» **Kutipan Sumber**
╔══

Persamaan penelitian yang akan dilakukan dengan penelitian yang terdahulu adalah penggunaan variabel kematangan beragama. Adapun perbedaannya adalah penelitian ini menghubungkan antara kedua variabel yaitu kematangan beragama dengan peningkatan kualitas individu. Fokus kajian ini adalah peningkatan kualitas individu.

KERANGKA TEORI
Kematangan Beragama
Kematangan beragama dapat dipandang sebagai keberagamaan yang terbuka pada semua fakta, nila-nilai serta memberi arah pada kerangka hidup, baik secara teoretis maupun praktek dengan tetap berpegang teguh pada ajaran agama.
Allport (1953), selain memberikan definisi, juga menyertakan ciri-ciri individu yang memiliki kematangan beragama dalam pembahasannya, yaitu :
a. Kemampuan melakukan diferensiasi. Kemampuan melakukan diferensiasi dengan baik dimaksudkan sebagai individu dalam bersikap dan berperilaku terhadap agama secara objektif, kritis, reflektif, berpikir terbuka atau tidak  dogmatis, observatif, dan tidak fanatik secara terbuka. Individu sering mengalami konflik antara rasio dengan dogma agama. Individu yang memiliki kematangan beragama akan mampu mengharmoniskan keduanya melalui kemampuannya dalam berpikir objektif, melakukan observasi dan berani melakukan kritik terhadap apa yang dirasakannya. Individu yang memiliki kehidupan beragama yang terdiferensiasi, akan mampu menempatkan rasio sebagai salah satu bagian dari kehidupan beragamanya, (Allport, 1953).

╚══

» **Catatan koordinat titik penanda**
╔══

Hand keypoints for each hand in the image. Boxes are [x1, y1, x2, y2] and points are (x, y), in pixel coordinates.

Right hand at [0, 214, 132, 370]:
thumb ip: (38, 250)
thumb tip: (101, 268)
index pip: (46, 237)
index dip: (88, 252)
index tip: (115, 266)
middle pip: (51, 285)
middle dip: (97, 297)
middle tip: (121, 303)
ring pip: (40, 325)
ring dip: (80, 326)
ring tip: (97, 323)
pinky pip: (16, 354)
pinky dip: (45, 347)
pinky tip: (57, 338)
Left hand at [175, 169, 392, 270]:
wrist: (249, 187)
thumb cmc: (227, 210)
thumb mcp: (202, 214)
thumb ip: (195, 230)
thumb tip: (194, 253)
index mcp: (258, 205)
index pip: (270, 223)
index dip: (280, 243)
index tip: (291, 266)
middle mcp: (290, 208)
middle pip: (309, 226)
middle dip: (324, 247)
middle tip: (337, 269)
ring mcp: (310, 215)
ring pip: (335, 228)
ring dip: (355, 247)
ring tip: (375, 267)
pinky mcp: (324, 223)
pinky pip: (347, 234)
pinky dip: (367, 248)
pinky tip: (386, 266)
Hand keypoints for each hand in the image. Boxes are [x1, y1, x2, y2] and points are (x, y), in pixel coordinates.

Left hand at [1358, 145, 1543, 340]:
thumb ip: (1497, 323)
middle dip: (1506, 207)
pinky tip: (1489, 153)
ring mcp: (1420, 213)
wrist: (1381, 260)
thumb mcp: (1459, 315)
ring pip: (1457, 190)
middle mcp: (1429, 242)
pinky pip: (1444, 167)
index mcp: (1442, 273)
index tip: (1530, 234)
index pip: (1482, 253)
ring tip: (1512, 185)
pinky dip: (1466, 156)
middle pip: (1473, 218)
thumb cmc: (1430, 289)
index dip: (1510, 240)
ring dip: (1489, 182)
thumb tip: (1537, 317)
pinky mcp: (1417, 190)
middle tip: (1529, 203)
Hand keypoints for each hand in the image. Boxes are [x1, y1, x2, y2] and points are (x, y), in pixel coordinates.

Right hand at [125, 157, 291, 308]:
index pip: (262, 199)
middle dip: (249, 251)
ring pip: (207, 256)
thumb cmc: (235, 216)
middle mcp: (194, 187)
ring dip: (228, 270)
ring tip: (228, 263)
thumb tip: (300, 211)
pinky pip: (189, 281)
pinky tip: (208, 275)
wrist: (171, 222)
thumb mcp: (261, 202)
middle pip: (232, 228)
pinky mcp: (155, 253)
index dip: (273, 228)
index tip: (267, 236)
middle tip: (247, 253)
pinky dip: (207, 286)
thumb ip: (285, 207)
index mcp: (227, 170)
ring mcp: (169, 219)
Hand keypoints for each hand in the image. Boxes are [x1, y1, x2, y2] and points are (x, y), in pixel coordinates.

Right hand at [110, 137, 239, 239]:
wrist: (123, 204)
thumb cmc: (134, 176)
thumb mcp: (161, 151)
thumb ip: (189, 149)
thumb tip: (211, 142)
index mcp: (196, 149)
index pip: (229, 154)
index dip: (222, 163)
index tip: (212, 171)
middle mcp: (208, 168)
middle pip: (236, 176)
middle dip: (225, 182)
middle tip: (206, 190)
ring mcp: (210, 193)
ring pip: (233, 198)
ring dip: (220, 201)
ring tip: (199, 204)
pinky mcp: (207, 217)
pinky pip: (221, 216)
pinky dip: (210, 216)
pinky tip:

╚══

» **Soal Latihan**
[A] Jawablah pertanyaan berikut berdasarkan kutipan tentang kematangan beragama.
(i) Apa fokus kajian penelitian ini?
(ii) Tahun berapa karya Allport yang dirujuk?
(iii) Konflik apa yang sering dialami individu?
[B] Teruskan kutipan tentang kematangan beragama, mulai setelah kalimat terakhir yang tertera.

» **Jawaban per Soal**
[A]
(i) Peningkatan kualitas individu.
(ii) 1953.
(iii) Konflik antara rasio dengan dogma agama.

[B]
b. Berkarakter dinamis. Dalam diri individu yang berkarakter dinamis, agama telah mampu mengontrol dan mengarahkan motif-motif dan aktivitasnya. Aktivitas keagamaan semuanya dilaksanakan demi kepentingan agama itu sendiri (Subandi, 1995). Karakter yang dinamis ini di dalamnya meliputi motivasi intrinsik, otonom, dan independen dalam kehidupan beragama.
c.              Konsistensi moral. Kematangan beragama ditandai dengan konsistensi individu pada konsekuensi moral yang dimiliki dengan ditandai oleh keselarasan antara tingkah laku dengan nilai moral. Agama dan moralitas memiliki keterkaitan yang kompleks. Salah satunya adalah adanya keselarasan dan kesamaan antara tingkah laku dengan nilai-nilai agama. Kepercayaan tentang agama yang intens akan mampu mengubah atau mentransformasikan tingkah laku (Allport, 1953).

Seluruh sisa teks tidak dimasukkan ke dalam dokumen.